# WHAT IS REQUIRED:
In the entries that follow, how many lines hold "Gimignano"? Nothing but the number is expected.

---------- DATASET

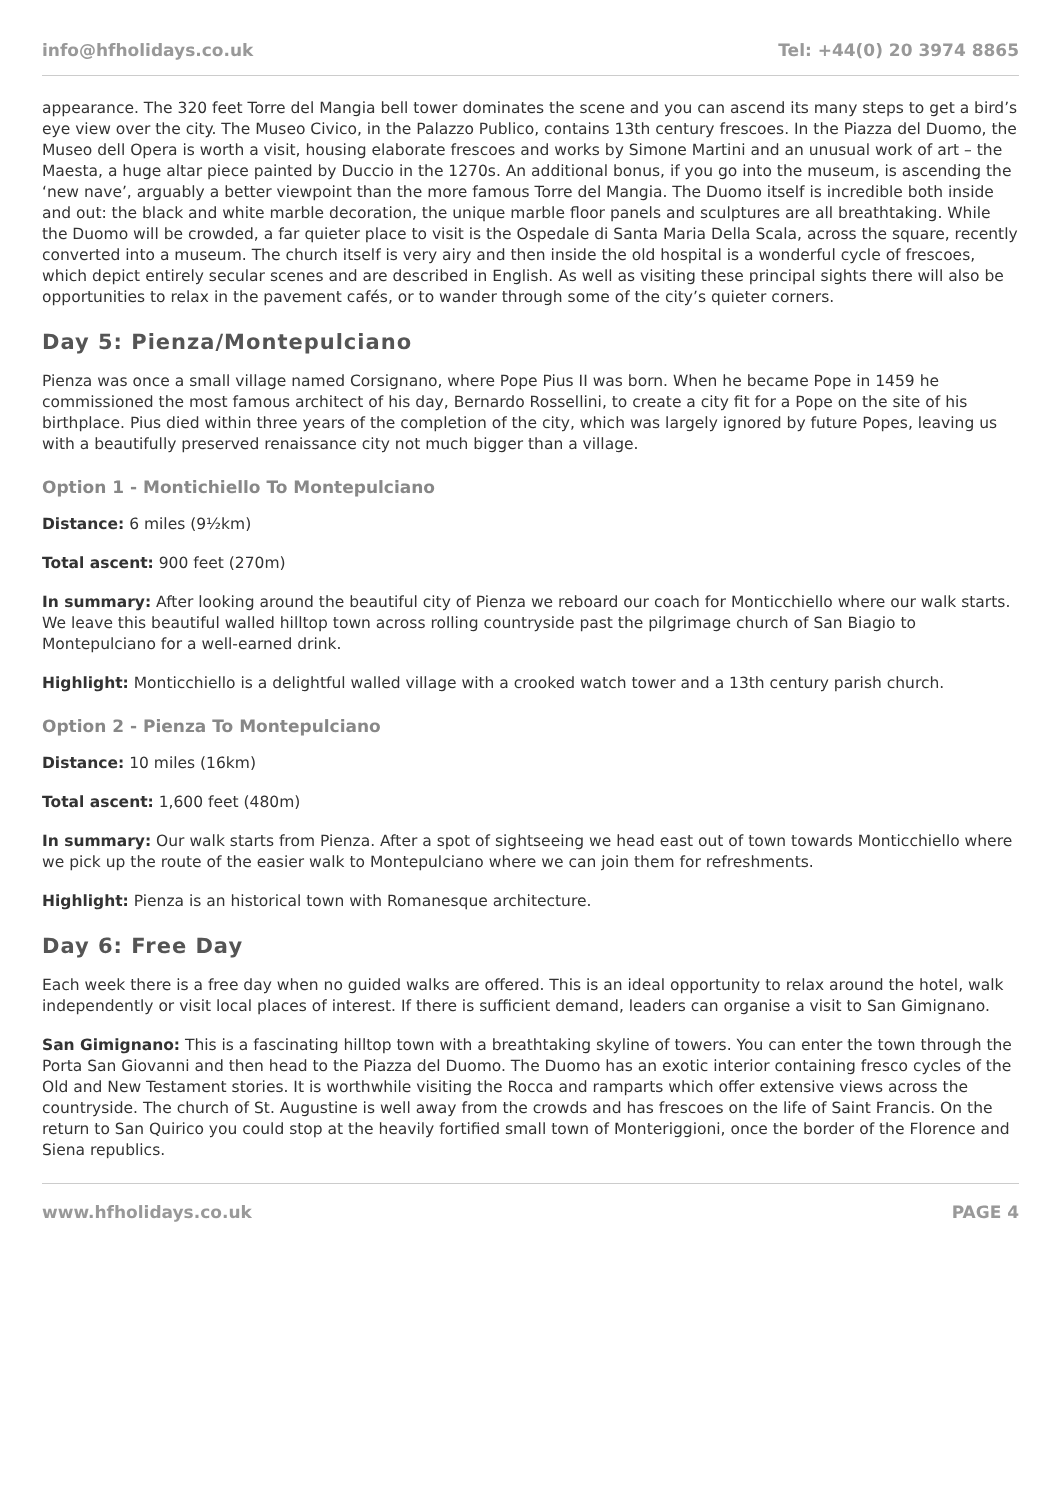info@hfholidays.co.uk Tel: +44(0) 20 3974 8865
appearance. The 320 feet Torre del Mangia bell tower dominates the scene and you can ascend its many steps to get a bird’s eye view over the city. The Museo Civico, in the Palazzo Publico, contains 13th century frescoes. In the Piazza del Duomo, the Museo dell Opera is worth a visit, housing elaborate frescoes and works by Simone Martini and an unusual work of art – the Maesta, a huge altar piece painted by Duccio in the 1270s. An additional bonus, if you go into the museum, is ascending the ‘new nave’, arguably a better viewpoint than the more famous Torre del Mangia. The Duomo itself is incredible both inside and out: the black and white marble decoration, the unique marble floor panels and sculptures are all breathtaking. While the Duomo will be crowded, a far quieter place to visit is the Ospedale di Santa Maria Della Scala, across the square, recently converted into a museum. The church itself is very airy and then inside the old hospital is a wonderful cycle of frescoes, which depict entirely secular scenes and are described in English. As well as visiting these principal sights there will also be opportunities to relax in the pavement cafés, or to wander through some of the city’s quieter corners.
Day 5: Pienza/Montepulciano
Pienza was once a small village named Corsignano, where Pope Pius II was born. When he became Pope in 1459 he commissioned the most famous architect of his day, Bernardo Rossellini, to create a city fit for a Pope on the site of his birthplace. Pius died within three years of the completion of the city, which was largely ignored by future Popes, leaving us with a beautifully preserved renaissance city not much bigger than a village.
Option 1 - Montichiello To Montepulciano
Distance: 6 miles (9½km)
Total ascent: 900 feet (270m)
In summary: After looking around the beautiful city of Pienza we reboard our coach for Monticchiello where our walk starts. We leave this beautiful walled hilltop town across rolling countryside past the pilgrimage church of San Biagio to Montepulciano for a well-earned drink.
Highlight: Monticchiello is a delightful walled village with a crooked watch tower and a 13th century parish church.
Option 2 - Pienza To Montepulciano
Distance: 10 miles (16km)
Total ascent: 1,600 feet (480m)
In summary: Our walk starts from Pienza. After a spot of sightseeing we head east out of town towards Monticchiello where we pick up the route of the easier walk to Montepulciano where we can join them for refreshments.
Highlight: Pienza is an historical town with Romanesque architecture.
Day 6: Free Day
Each week there is a free day when no guided walks are offered. This is an ideal opportunity to relax around the hotel, walk independently or visit local places of interest. If there is sufficient demand, leaders can organise a visit to San Gimignano.
San Gimignano: This is a fascinating hilltop town with a breathtaking skyline of towers. You can enter the town through the Porta San Giovanni and then head to the Piazza del Duomo. The Duomo has an exotic interior containing fresco cycles of the Old and New Testament stories. It is worthwhile visiting the Rocca and ramparts which offer extensive views across the countryside. The church of St. Augustine is well away from the crowds and has frescoes on the life of Saint Francis. On the return to San Quirico you could stop at the heavily fortified small town of Monteriggioni, once the border of the Florence and Siena republics.
www.hfholidays.co.uk PAGE 4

--------------------

# TASK SOLUTION:
2